Homily – March 2018
ARCHBISHOP CHRISTOPHER PROWSE
CATHOLIC ARCHBISHOP OF CANBERRA AND GOULBURN
SUNDAY 25 MARCH 2018
PALM SUNDAY (YEAR B)
ST CHRISTOPHER’S CATHEDRAL, FORREST
Is 50:4-7, Phil 2:6-11, Mark 14:1 – 15:47
Palm Sunday opens the door to Holy Week. Over this week we do not bring our triumphs and trophies we bring our tears and tragedies so that the Wounded Lord in his Death and Resurrection can bring us all to the fullness of Easter Joy.
If I was to ask you, by way of some sort of quiz question, what is the essential feature of Christianity, what would your answer be? The correct answer is that the essential feature of Christianity is the Death and Resurrection of Jesus Christ.
We will be spending a whole week, starting today in this period called Holy Week meditating on the meaning of the Death and Resurrection of Jesus in our time and place.
I encourage you all, therefore, to enter fully into these days.
Today’s Gospel is from St Mark. He does appear to spend a longer period of time than the other Gospel narratives of the “Lord’s Passion” on the Lord’s time in the Garden of Gethsemane, the night before he died.
We all know of the physical sufferings of Jesus in his Crucifixion (“Excruciating” comes from the word Crucifixion). But in the Garden of Gethsemane an even deeper suffering seems to be taking place.
The word to summarize the suffering is the word “Betrayal”.
Three times the Lord comes back to his sleeping disciples to ask them to wake up and to suffer alongside him in his hour of desperation and betrayal. Even the footsteps of his betrayer, Judas Iscariot, are moving towards the garden at this time. But the Apostles are otherwise occupied! They are tired and dose off to sleep.
Let us hope in this coming week that we don’t also become indifferent and dose off into some sort of sleep which concentrates selfishly on money and houses and cars and things that do not last.
In this light we particularly think of our dear friends in the Stella Maris Parish at Tathra.
One week ago they suffered an unbelievable destruction of property and the arising of an enormous trauma as a freakish bushfire speedily swept through their united and beautiful coastal town in Tathra. The whole Nation now is focused on their pain and tragedy. We pray for them and ask God’s blessing upon them as we work towards practical charity to help them in their need. Let us focus clearly on their dire need and not on our own.

[Raw records]

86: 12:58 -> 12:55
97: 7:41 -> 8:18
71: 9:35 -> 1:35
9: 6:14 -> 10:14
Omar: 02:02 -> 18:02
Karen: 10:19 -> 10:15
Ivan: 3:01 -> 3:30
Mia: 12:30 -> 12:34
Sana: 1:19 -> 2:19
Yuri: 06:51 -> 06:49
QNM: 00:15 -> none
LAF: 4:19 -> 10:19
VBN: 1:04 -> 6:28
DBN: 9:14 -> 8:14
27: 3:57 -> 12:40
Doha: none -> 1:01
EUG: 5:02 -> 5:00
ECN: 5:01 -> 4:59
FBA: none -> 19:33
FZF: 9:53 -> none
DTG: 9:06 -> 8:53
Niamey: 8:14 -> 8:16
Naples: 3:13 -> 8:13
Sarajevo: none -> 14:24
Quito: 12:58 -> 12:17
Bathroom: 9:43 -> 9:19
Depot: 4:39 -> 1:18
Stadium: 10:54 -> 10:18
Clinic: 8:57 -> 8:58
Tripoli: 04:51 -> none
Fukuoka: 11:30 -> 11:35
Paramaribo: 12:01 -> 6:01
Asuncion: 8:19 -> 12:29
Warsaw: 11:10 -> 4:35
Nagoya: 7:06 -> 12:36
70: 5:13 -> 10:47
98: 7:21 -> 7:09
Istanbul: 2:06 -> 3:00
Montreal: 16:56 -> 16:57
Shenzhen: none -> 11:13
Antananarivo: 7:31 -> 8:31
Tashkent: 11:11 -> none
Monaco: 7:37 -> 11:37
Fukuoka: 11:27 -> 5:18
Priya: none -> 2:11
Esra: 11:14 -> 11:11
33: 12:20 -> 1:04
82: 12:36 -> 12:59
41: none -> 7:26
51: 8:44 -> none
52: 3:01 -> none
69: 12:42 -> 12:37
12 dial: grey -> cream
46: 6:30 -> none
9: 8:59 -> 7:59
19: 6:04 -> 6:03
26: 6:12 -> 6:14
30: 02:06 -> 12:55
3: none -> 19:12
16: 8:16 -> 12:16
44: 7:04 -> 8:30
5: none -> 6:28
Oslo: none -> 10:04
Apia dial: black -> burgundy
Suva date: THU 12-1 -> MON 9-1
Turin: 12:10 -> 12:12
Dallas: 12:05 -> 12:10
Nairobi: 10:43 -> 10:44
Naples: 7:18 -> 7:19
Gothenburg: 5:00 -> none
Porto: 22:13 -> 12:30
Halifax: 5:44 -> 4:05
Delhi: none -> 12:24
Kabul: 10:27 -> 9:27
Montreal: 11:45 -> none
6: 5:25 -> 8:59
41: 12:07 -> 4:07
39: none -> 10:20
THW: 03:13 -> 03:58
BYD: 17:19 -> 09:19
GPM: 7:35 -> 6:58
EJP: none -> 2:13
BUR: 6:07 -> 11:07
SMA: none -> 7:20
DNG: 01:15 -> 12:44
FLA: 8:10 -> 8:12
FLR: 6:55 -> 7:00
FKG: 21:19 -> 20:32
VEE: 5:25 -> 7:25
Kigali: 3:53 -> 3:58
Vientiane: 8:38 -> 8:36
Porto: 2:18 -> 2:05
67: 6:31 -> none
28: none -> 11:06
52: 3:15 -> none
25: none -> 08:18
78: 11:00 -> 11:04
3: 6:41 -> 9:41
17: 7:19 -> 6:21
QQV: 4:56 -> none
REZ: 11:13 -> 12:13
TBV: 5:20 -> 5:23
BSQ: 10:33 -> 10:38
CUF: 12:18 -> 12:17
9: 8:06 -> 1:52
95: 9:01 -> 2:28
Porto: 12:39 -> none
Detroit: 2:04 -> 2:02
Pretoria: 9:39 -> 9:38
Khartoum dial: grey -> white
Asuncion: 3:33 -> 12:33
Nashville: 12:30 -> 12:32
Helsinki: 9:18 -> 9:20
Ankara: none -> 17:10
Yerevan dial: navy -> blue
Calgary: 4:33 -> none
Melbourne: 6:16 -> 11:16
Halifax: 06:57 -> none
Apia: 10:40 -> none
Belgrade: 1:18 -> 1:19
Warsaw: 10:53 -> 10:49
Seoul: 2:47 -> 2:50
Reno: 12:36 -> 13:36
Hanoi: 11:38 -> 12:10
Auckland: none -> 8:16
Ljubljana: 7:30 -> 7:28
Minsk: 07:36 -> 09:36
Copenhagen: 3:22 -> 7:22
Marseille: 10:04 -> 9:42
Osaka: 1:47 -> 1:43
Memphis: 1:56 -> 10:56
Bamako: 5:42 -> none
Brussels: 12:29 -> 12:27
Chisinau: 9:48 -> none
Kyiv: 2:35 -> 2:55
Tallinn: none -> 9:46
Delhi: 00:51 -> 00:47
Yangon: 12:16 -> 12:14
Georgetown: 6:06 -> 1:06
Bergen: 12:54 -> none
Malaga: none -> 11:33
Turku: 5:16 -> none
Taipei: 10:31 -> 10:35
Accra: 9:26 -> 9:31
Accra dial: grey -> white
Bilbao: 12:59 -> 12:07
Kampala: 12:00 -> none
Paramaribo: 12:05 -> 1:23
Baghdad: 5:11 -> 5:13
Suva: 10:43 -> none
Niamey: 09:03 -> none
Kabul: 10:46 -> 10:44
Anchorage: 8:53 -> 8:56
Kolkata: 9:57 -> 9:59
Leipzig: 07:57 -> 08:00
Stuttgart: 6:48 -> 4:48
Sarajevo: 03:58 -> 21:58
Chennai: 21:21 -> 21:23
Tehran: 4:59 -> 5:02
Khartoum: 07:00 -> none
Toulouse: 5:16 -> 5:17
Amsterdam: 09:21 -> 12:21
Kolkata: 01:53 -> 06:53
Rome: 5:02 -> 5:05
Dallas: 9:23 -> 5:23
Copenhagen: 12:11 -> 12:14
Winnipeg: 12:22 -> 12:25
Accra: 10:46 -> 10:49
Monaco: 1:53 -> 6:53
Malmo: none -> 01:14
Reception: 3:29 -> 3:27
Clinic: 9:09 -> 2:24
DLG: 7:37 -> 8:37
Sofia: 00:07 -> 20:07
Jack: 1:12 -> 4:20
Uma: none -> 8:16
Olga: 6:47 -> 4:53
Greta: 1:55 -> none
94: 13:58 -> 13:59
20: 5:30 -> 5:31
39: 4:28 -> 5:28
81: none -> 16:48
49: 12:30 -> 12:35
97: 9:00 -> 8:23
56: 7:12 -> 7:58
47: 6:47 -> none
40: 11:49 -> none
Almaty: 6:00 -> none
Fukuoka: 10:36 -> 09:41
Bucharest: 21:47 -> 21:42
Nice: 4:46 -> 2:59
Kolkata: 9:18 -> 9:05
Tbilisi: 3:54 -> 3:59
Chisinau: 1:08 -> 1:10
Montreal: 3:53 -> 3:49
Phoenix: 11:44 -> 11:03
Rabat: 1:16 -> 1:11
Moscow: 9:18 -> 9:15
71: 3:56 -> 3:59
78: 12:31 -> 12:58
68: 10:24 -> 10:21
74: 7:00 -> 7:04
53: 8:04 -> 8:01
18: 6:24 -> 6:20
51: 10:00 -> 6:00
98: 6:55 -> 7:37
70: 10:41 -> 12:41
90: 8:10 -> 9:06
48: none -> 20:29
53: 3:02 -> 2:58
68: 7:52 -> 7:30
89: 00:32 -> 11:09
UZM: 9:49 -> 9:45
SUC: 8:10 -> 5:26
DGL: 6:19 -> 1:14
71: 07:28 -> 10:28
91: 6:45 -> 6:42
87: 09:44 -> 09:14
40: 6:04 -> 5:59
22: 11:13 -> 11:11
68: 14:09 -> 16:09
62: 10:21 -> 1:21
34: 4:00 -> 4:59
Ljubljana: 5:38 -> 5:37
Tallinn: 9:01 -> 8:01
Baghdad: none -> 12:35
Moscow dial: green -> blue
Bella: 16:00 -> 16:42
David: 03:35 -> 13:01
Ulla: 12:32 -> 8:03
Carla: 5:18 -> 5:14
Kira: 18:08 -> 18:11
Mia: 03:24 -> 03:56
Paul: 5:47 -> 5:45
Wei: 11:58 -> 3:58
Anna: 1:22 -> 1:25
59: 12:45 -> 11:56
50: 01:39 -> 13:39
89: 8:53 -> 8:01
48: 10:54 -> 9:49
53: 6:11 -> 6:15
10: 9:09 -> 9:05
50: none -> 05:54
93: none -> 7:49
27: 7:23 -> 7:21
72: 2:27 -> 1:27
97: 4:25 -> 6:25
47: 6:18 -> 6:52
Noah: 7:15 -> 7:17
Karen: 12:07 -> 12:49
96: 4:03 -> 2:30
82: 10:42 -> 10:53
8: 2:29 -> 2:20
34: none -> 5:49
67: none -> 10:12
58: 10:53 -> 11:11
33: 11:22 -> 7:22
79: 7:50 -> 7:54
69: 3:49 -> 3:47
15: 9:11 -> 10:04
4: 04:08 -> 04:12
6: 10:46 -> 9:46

● What this exercise asks
- a) Copy the records without any change, from their first line through the line containing "Naples: 7:18 -> 7:19", including both of those lines.
- b) Resume the Palm Sunday homily, picking up right after its final sentence.
The Palm Sunday homily and the records come from unrelated sources.

● Replies
- a)
86: 12:58 -> 12:55
97: 7:41 -> 8:18
71: 9:35 -> 1:35
9: 6:14 -> 10:14
Omar: 02:02 -> 18:02
Karen: 10:19 -> 10:15
Ivan: 3:01 -> 3:30
Mia: 12:30 -> 12:34
Sana: 1:19 -> 2:19
Yuri: 06:51 -> 06:49
QNM: 00:15 -> none
LAF: 4:19 -> 10:19
VBN: 1:04 -> 6:28
DBN: 9:14 -> 8:14
27: 3:57 -> 12:40
Doha: none -> 1:01
EUG: 5:02 -> 5:00
ECN: 5:01 -> 4:59
FBA: none -> 19:33
FZF: 9:53 -> none
DTG: 9:06 -> 8:53
Niamey: 8:14 -> 8:16
Naples: 3:13 -> 8:13
Sarajevo: none -> 14:24
Quito: 12:58 -> 12:17
Bathroom: 9:43 -> 9:19
Depot: 4:39 -> 1:18
Stadium: 10:54 -> 10:18
Clinic: 8:57 -> 8:58
Tripoli: 04:51 -> none
Fukuoka: 11:30 -> 11:35
Paramaribo: 12:01 -> 6:01
Asuncion: 8:19 -> 12:29
Warsaw: 11:10 -> 4:35
Nagoya: 7:06 -> 12:36
70: 5:13 -> 10:47
98: 7:21 -> 7:09
Istanbul: 2:06 -> 3:00
Montreal: 16:56 -> 16:57
Shenzhen: none -> 11:13
Antananarivo: 7:31 -> 8:31
Tashkent: 11:11 -> none
Monaco: 7:37 -> 11:37
Fukuoka: 11:27 -> 5:18
Priya: none -> 2:11
Esra: 11:14 -> 11:11
33: 12:20 -> 1:04
82: 12:36 -> 12:59
41: none -> 7:26
51: 8:44 -> none
52: 3:01 -> none
69: 12:42 -> 12:37
12 dial: grey -> cream
46: 6:30 -> none
9: 8:59 -> 7:59
19: 6:04 -> 6:03
26: 6:12 -> 6:14
30: 02:06 -> 12:55
3: none -> 19:12
16: 8:16 -> 12:16
44: 7:04 -> 8:30
5: none -> 6:28
Oslo: none -> 10:04
Apia dial: black -> burgundy
Suva date: THU 12-1 -> MON 9-1
Turin: 12:10 -> 12:12
Dallas: 12:05 -> 12:10
Nairobi: 10:43 -> 10:44
Naples: 7:18 -> 7:19

- b)
As Holy Week now starts let us shake of the indifference of our routines of life and focus clearly on our woundedness and placing that woundedness in the Risen Wounds of Jesus Christ our Lord and Saviour.
There is a beautiful expression that is both in the Old Testament and the New Testament which is coined in the following phrase “Through His Wounds We are Healed.”
So let us place our woundedness before the Lord who leads us to beyond Calvary to the empty tomb of the Resurrection.
I encourage you all to be very attentive to the time table for the Holy Week Ceremonies and attend them in great numbers as you are doing right now in this Mass. Not only that, may you at home and in family and small groups enable this week to be more reflective in the Religious sense than any other week.
The starting point on being able to enter into this Holy Week is not through focussing on our triumphs and our trophies of life. The secret of entering into the Risen Wounds of Jesus is to begin by focusing on our tears and our tragedies. By nailing these onto the Calvary Cross our wounds, through the Grace and Mercy of Jesus, are healed in God’s own time and place.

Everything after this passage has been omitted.